- **Selected excerpt**:
┌──

So, I’ve discussed the above title of this post numerous times, and I am honestly on the fence. I think exes can be friends depending on the stage both parties are at in their lives. Example, if you and a boy dated in middle school and ya’ll broke up, okay cool no problem there. I don’t see any middle school couples seriously falling in love forever, wanting to build a future together, etc. Not saying it can’t happen, but in my middle school days, myself and my friends had ‘little’ boyfriends that our parents may or may not have known about and we were ‘together’ and that was it. I mean really, in middle school, what kind of ‘dating’ was there? As funny as it is now, what could we really do? Eat lunch together, pass notes, and maybe walk each other home, lol. Oh young love, how innocent it was back then. But, before I continue, I had one boyfriend in middle school and if you’re reading this, I’m just setting the foundation, lol. I was very happy back in my middle school days. This post is not to make it seem like my middle school love was horrible; it was what it was, I’m not saying you meant nothing, we’ve clearly both grown and matured. Yay adult-hood! There’s a bigger picture to this post.
Now, once we start hitting high school/college level I think even then it’s a yes, it just all depends on how deep the relationship was. Did ya’ll meet each others parents, were ya’ll going out on dates frequently, spending time together/getting to know each other? In high school I had a small handful of boyfriends, one I dated twice, but I don’t speak to them. There’s no harm or foul I just think we (and like most couples) people grow apart, ya’ll don’t hang in the same circles anymore, or even if you do hopefully it’s not awkward.
In today’s world exes should be able to be cordial if both parties feel it’s necessary. For me, my first serious boyfriend was definitely hard to get over because I was in love with him, and vice versa. This was the man I could’ve sworn I was going to marry. Granted we started dating as we were going into college, but like other boyfriends I had, I eventually got over him. That relationship was the serious, ‘Dangerously in Love’ love lol. Being in that relationship, like ANY relationship should taught me things about myself and for any future relationships.

└──

- **Work instructions**:
Copy the post on whether exes can be friends from "Now, once we" to "it’s not awkward.", changing "high school" to "junior high" each time it appears.

- **Data below**:

┌──

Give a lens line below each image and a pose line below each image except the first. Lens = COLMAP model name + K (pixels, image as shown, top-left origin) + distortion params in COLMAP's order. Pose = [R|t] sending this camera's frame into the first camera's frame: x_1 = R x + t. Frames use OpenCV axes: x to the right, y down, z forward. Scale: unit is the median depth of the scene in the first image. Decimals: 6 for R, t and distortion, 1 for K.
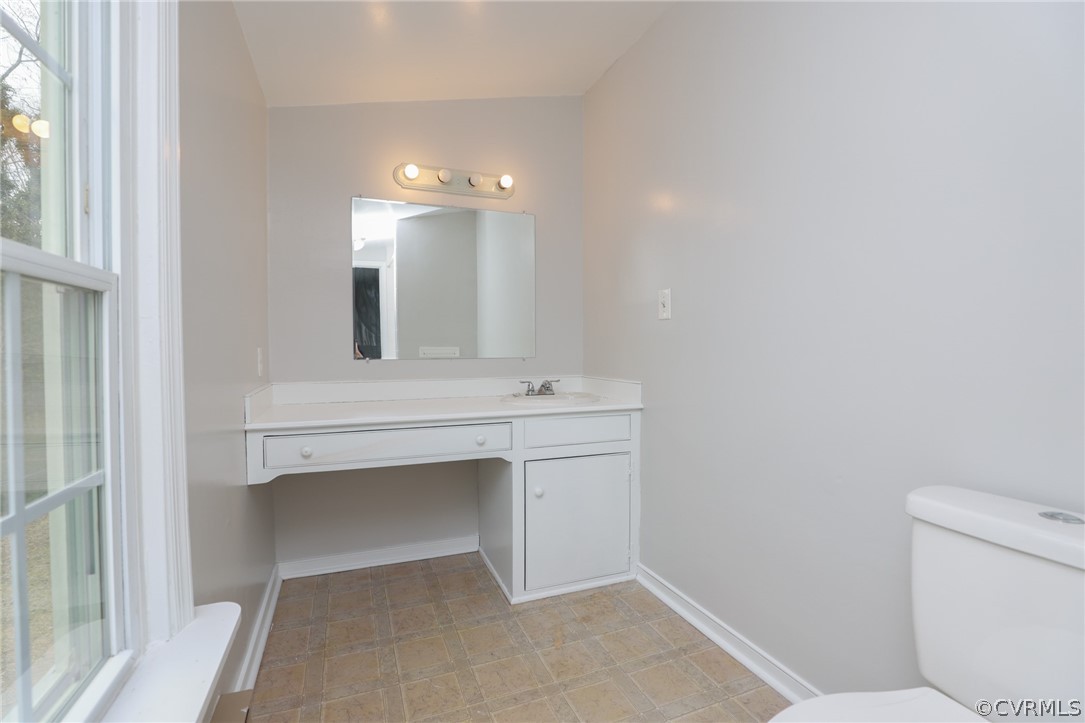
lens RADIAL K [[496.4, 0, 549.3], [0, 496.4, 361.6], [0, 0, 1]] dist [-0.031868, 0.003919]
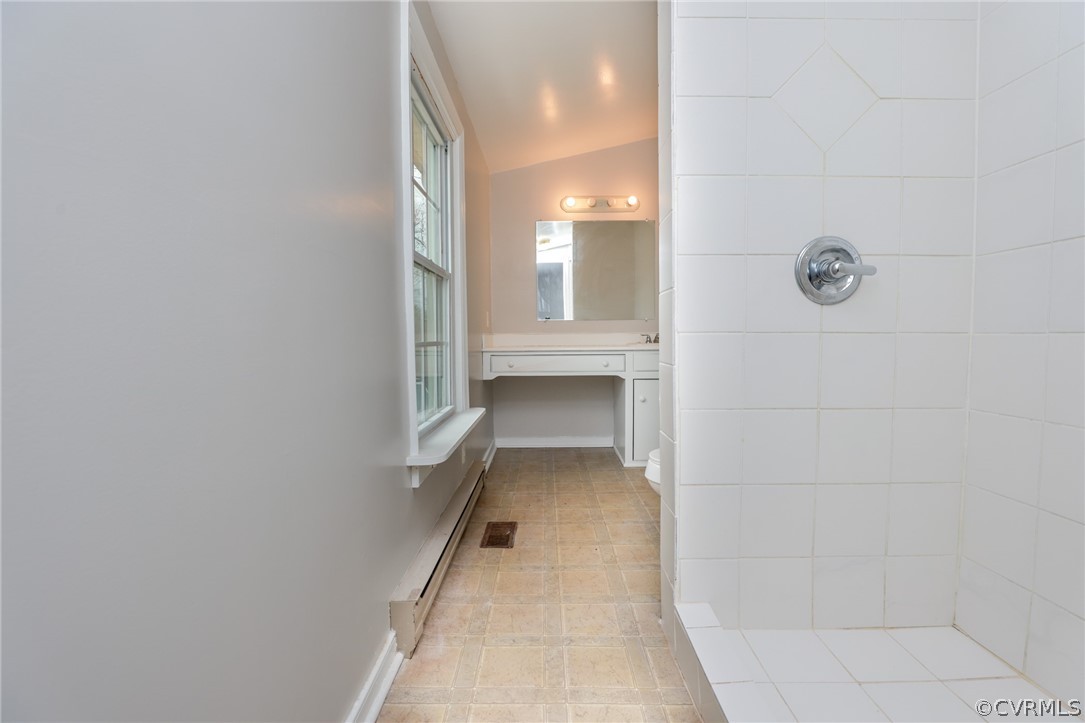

└──

- **Solution**:
Now, once we start hitting junior high/college level I think even then it’s a yes, it just all depends on how deep the relationship was. Did ya’ll meet each others parents, were ya’ll going out on dates frequently, spending time together/getting to know each other? In junior high I had a small handful of boyfriends, one I dated twice, but I don’t speak to them. There’s no harm or foul I just think we (and like most couples) people grow apart, ya’ll don’t hang in the same circles anymore, or even if you do hopefully it’s not awkward.